How do you explain the difference in performance of these two queries?-CodePudding

I have the following two Queries:

WITH
  T AS(
  SELECT
    ROW_NUMBER() OVER() AS uid,
    position_geom
  FROM
    `bigquery-public-data.catalonian_mobile_coverage.mobile_data_2015_2017`
  WHERE
    date > "2017-12-26" )
SELECT
  T1.uid,
  T2.uid,
  ST_DISTANCE(T1.position_geom, T2.position_geom) distance
FROM
  T AS T1,
  T AS T2
WHERE
  T1.uid <> T2.uid QUALIFY ROW_NUMBER() OVER (PARTITION BY T1.uid ORDER BY ST_DISTANCE(T1.position_geom, T2.position_geom)) < 101
ORDER BY
  T1.uid,
  ST_DISTANCE(T1.position_geom, T2.position_geom)

AND

WITH
  T AS(
  SELECT
    ROW_NUMBER() OVER() AS uid,
    position_geom
  FROM
    `bigquery-public-data.catalonian_mobile_coverage.mobile_data_2015_2017`
  WHERE
    date > "2017-12-26" ),
  T2 AS(
  SELECT
    T1.position_geom pointA,
    T1.uid uidA,
    T2.position_geom pointB,
    T2.uid uidB,
    ST_DISTANCE(T1.position_geom, T2.position_geom) distance
  FROM
    T AS T1,
    T AS T2 )
SELECT
  uidA,
  uidB,
  distance
FROM
  T2
WHERE
  uidA <> uidB QUALIFY ROW_NUMBER() OVER (PARTITION BY uidA ORDER BY distance) < 101
ORDER BY
  uidA,
  distance

Both queries give the same result, but the second goes almost twice as fast (in term of elapsed time and slot time consumed). Why is the first query not internally optimized by bigquery?

CodePudding user response：

You can see in the execution details how the queries stages are processed. The first query reads all the data that you are selecting after you join the t1 table and the t2 table, and then is fast to sort because the data is already in the temporary table, so this makes the whole sorting process faster, but when the data is being read, it makes the query execution slower.

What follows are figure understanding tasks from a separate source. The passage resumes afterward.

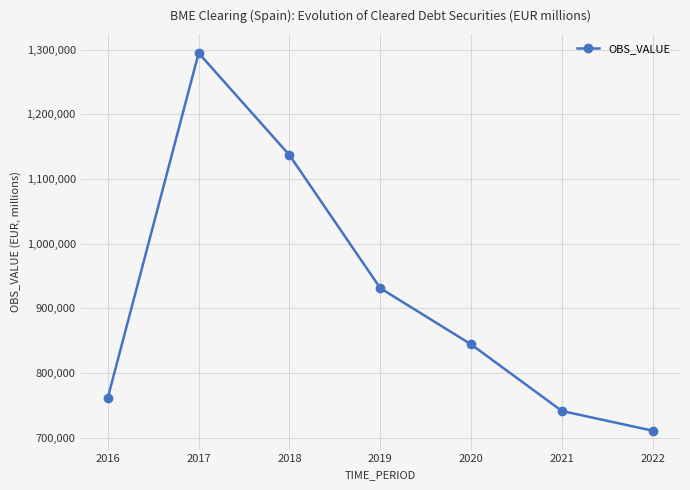

Which label corresponds to the largest value in the chart?

2017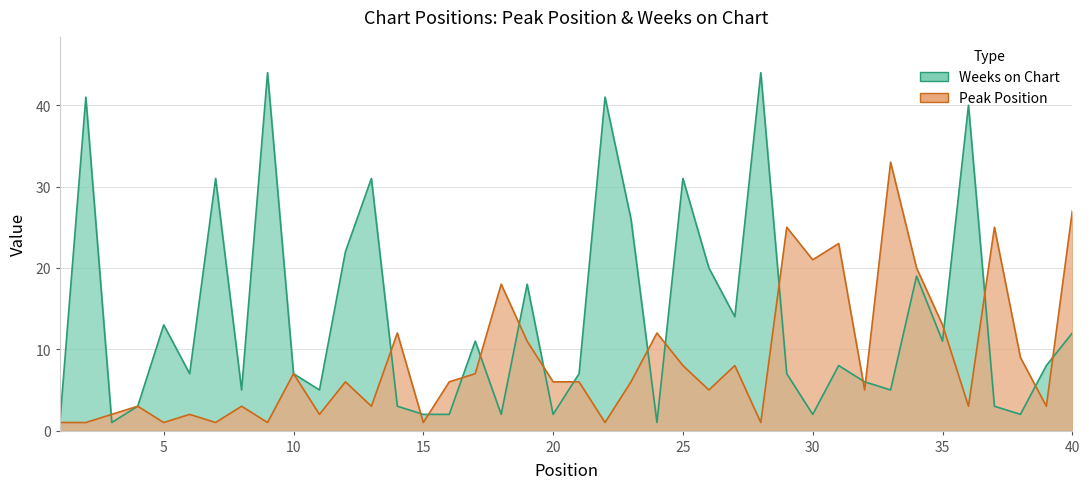

True or false: Weeks on Chart has more than 1 interior local peaks.

True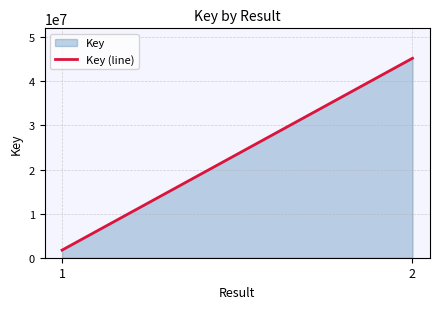

Approximately how many times larger is the value at 2 compared to 1?

26.2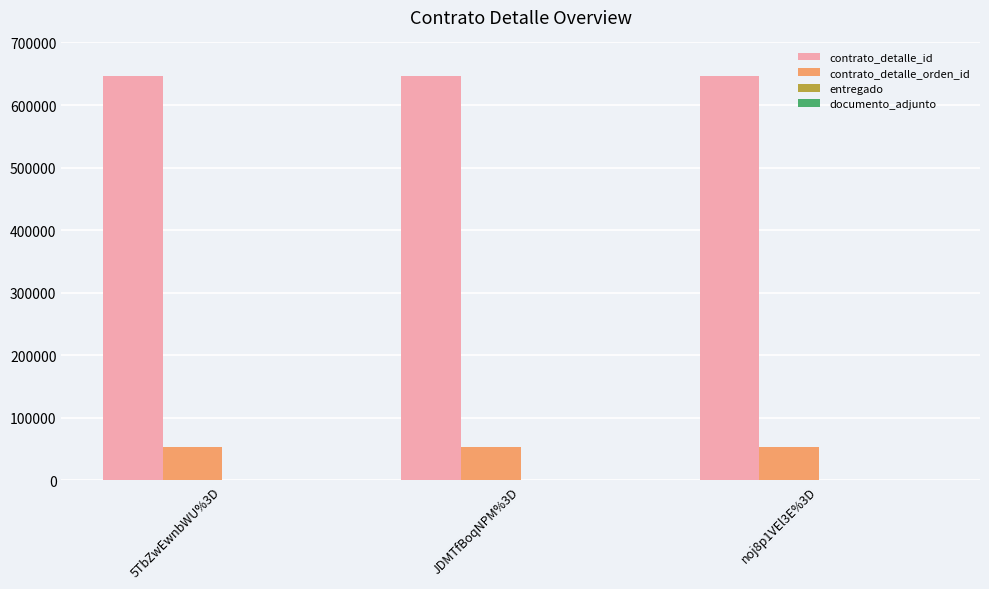

True or false: contrato_detalle_orden_id has a value of 53146 at JDMTfBoqNPM%3D.

True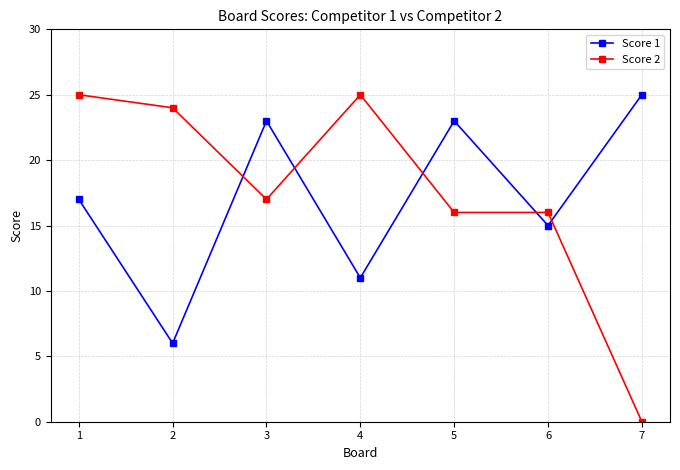

How many categories are shown in the chart?

7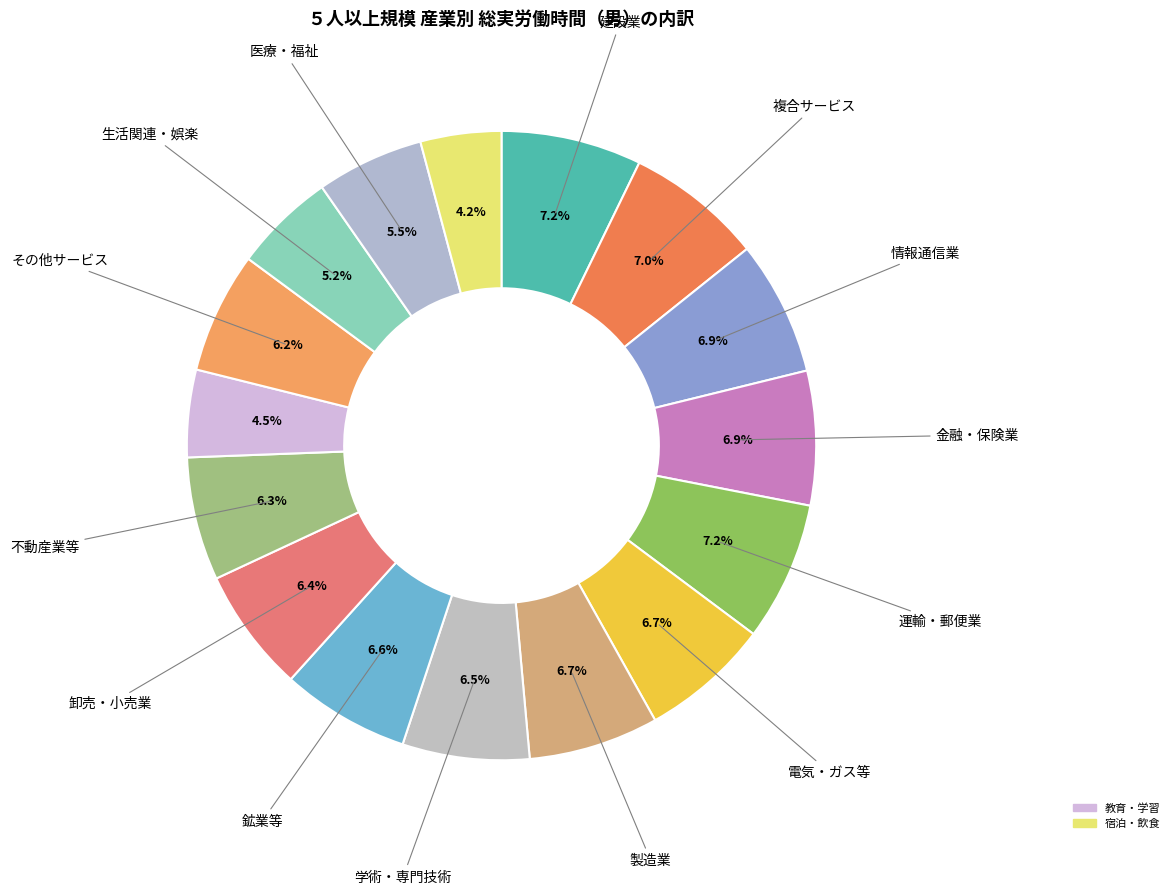

How many segments does this pie chart have?

16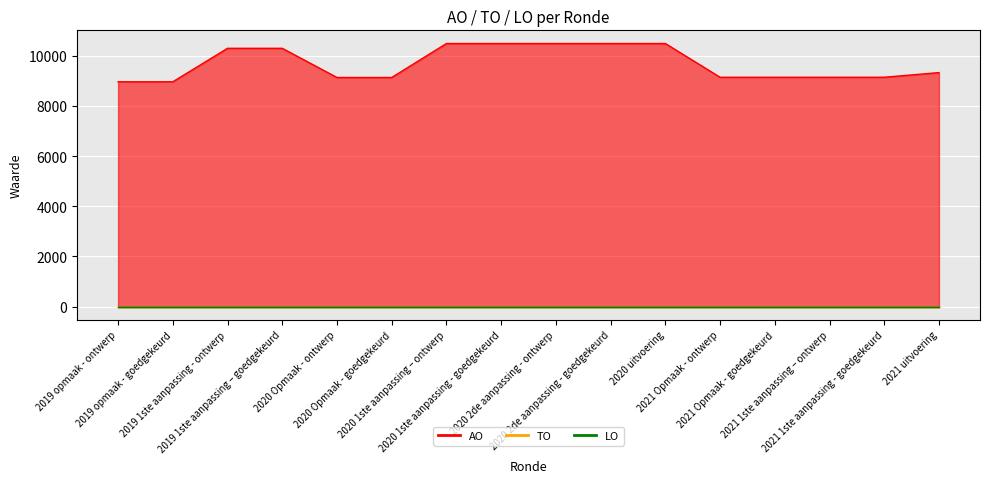

Is the value of TO at 2019 opmaak - ontwerp greater than the value of AO at 2020 2de aanpassing - ontwerp?

No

The second query is faster because it reads the data when you are in the sorting process. This means that the sorting process is slower than the first query, but you don’t have a repartition process to read the data, and this makes the query execution faster.

Here, the difference is how the query is written because, in the second one, you are given a subquery to distribute how the query will work, and when you read it, it is faster because there is only one reading process, which makes this consume less slot time.

CodePudding user response：

In order to give some hints, you need to precise a few elements :

Which database are you using
Which index(es) is(are) defined
The number of rows in bigquery-public-data.catalonian_mobile_coverage.mobile_data_2015_2017
Are you querying the database directly or do you go through a connector ?

Depending on the number of rows, your database engine may not use the index. Each database has - normally - a set of tools that helps to analyse queries.

mysql (should work for MariaDB too) for exemple provides the keyword EXPLAIN and ANALIZE TABLE If you have the Enterprise Edition, you can get access to Mysql query analysis

SQLServer provide SQL server query analyzer

...